Object presence change data
-------
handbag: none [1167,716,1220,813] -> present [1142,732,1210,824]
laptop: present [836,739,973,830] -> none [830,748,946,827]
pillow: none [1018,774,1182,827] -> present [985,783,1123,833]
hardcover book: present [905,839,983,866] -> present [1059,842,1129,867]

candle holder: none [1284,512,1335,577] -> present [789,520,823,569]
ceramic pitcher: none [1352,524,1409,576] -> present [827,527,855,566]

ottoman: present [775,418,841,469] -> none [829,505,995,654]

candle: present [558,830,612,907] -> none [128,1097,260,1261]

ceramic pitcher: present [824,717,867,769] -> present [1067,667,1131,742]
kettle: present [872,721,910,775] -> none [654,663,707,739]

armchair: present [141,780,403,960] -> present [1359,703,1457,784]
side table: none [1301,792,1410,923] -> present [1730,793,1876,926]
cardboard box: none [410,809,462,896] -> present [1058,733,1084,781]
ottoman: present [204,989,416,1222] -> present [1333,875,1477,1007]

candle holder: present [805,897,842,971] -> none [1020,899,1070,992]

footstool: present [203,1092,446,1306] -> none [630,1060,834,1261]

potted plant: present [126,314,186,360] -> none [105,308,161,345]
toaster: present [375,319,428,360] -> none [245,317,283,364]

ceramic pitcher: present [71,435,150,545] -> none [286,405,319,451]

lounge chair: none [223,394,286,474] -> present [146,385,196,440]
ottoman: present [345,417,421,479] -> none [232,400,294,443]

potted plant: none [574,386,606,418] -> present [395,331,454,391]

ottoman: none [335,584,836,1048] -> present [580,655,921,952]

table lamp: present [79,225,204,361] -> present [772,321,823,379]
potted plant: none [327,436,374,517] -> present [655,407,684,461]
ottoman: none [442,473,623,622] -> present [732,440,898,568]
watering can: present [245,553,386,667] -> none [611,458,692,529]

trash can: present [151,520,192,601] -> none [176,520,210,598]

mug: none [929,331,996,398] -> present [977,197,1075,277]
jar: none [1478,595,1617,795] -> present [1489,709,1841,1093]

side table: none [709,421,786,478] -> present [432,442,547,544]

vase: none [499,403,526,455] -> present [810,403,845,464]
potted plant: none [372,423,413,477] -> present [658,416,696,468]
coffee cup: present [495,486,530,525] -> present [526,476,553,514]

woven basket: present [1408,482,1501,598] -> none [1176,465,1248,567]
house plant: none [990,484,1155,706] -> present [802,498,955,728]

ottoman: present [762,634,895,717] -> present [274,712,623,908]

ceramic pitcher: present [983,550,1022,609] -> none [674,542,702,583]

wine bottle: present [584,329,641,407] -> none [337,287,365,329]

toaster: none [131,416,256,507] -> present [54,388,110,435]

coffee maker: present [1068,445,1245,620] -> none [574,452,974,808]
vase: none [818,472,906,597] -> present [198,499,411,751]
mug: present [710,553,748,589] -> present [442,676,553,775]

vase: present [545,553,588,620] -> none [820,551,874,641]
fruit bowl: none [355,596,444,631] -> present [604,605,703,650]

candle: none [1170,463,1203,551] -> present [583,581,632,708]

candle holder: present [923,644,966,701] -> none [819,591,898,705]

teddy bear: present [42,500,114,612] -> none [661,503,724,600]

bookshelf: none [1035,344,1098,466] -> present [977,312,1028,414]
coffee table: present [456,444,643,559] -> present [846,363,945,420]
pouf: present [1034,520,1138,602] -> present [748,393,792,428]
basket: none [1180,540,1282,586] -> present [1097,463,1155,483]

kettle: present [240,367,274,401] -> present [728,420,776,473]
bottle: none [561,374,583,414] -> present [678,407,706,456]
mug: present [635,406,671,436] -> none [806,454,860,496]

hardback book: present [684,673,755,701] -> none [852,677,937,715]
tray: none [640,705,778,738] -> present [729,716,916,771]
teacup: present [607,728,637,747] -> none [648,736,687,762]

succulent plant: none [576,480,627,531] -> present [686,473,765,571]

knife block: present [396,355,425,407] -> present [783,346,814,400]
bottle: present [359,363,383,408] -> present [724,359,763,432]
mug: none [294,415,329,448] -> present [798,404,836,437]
-------
#### EXERCISE
Repeat the entries above exactly, beginning at their first line and ending with the line that contains "table lamp: present", with nothing added.

#### EXERCISE SOLUTION
handbag: none [1167,716,1220,813] -> present [1142,732,1210,824]
laptop: present [836,739,973,830] -> none [830,748,946,827]
pillow: none [1018,774,1182,827] -> present [985,783,1123,833]
hardcover book: present [905,839,983,866] -> present [1059,842,1129,867]

candle holder: none [1284,512,1335,577] -> present [789,520,823,569]
ceramic pitcher: none [1352,524,1409,576] -> present [827,527,855,566]

ottoman: present [775,418,841,469] -> none [829,505,995,654]

candle: present [558,830,612,907] -> none [128,1097,260,1261]

ceramic pitcher: present [824,717,867,769] -> present [1067,667,1131,742]
kettle: present [872,721,910,775] -> none [654,663,707,739]

armchair: present [141,780,403,960] -> present [1359,703,1457,784]
side table: none [1301,792,1410,923] -> present [1730,793,1876,926]
cardboard box: none [410,809,462,896] -> present [1058,733,1084,781]
ottoman: present [204,989,416,1222] -> present [1333,875,1477,1007]

candle holder: present [805,897,842,971] -> none [1020,899,1070,992]

footstool: present [203,1092,446,1306] -> none [630,1060,834,1261]

potted plant: present [126,314,186,360] -> none [105,308,161,345]
toaster: present [375,319,428,360] -> none [245,317,283,364]

ceramic pitcher: present [71,435,150,545] -> none [286,405,319,451]

lounge chair: none [223,394,286,474] -> present [146,385,196,440]
ottoman: present [345,417,421,479] -> none [232,400,294,443]

potted plant: none [574,386,606,418] -> present [395,331,454,391]

ottoman: none [335,584,836,1048] -> present [580,655,921,952]

table lamp: present [79,225,204,361] -> present [772,321,823,379]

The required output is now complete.